Read from our archives: Crisis at Poyang Lake
Four rivers feed Poyang Lake (the Gan, Fu, Xin and Xiushui) from its southern shores. The lake then empties into the Yangtze, which flows along the north of the lake. When the Three Gorges Dam stores water upriver, the Yangtze, as it rushes through, is depleted, causing even more water to flow out of Poyang.
“It is obvious that lots of provinces have benefitted from the power generated by the Three Gorges Dam,” says Liao Guochang, director at the Mountain-River-Lake Sustainable Development office (MRLSD) in Nanchang. “But Jiangxi’s Poyang Lake is paying the price.”
Yuan Qi, a bird enthusiast and editor-in-chief of local web-based news portal Duchang Online, monitors the lake’s water levels closely. He finds it ironic that Duchang is so close to the lake but the residents have no water to drink. He accompanies us to what in the wet season is the lakebed. Cracked mud flats stretch to the horizon, while hillocks covered in lilac knotweed flowers and wild grass yield hundreds of crushed mussel shells, tangled fishing nets and shredded plastic.
Birdlife and biodiversity
But Poyang’s dry season also harbours life. As the waters recede, the wetlands are exposed. These provide respite and nutrition for
astounding numbers of migrating birds. Eighty-seven bird species winter at the lake, including almost half the world’s swan geese and 98% of Siberian cranes, one of 11 endangered species that migrate to Poyang.
Unofficial figures suggests bird numbers are dwindling every year. Compared to a decade ago, only a tenth of their number now arrive. Lower water levels mean less food.
Meanwhile poachers, spurred by the soaring prices fetched by rare birds, can access their habitats more easily. The hunters plant their nets, often several kilometres in length, on poles in the mud, entrapping the birds indiscriminately.

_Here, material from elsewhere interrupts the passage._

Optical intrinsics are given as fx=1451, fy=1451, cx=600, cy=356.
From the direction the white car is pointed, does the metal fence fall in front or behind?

Poyang’s abundant flora and unique fauna – besides the Siberian crane the lake provides a
habitat for the critically endangered finless porpoise – has spurred the government towards protective action in the past. China applied for Unesco heritage status for what many Chinese refer to as the “bright pearl” in 1996, but the lake remains on Unesco’s tentative list.
What price for the environment?
More recently, Poyang’s natural charm has attracted the
interest of the tourism industry, with the provincial government investing 100 million yuan (£10 million) in tourism infrastructure and planning. In November 2013, some 230,000 tourists visited the lake – a 30% increase on the previous year.
Harm to the environment here means harm to this growing industry. And Jiangxi’s provincial government appears to be showing some concern over the receding waters. It has proposed to install sluice gates at the mouth of the lake, reducing the output when the Yangtze River runs low.
“This proposal certainly benefits Jiangxi province,” says Liao of the MRLSD. “But controversially, it could aggravate the drought situation in other Yangtze River basins…For instance, if the water level is too low when it reaches the estuary in Shanghai, then a problem as serious as seawater backflow could occur.”
But their solution has also aroused concerns about damage to the wetlands, which would become flooded during the dry season, destroying the birds’ habitat. Despite this opposition, the proposal passed a review by the Ministry of Water Resources and is awaiting approval from the Ministries of Agriculture, Forestry and Environmental Protection.
In the long-term, Yuan Qi says local authorities need to start thinking more about the lake’s ecosystem. “Local governments along Poyang Lake worship GDP growth,” he says.
“They don’t care about the environmental impact in ten years’ time. They’re thinking about GDP progression this year – how many job opportunities are created and how pristine the newly-built houses are.” If the lake dries out, he says, they can build even more houses.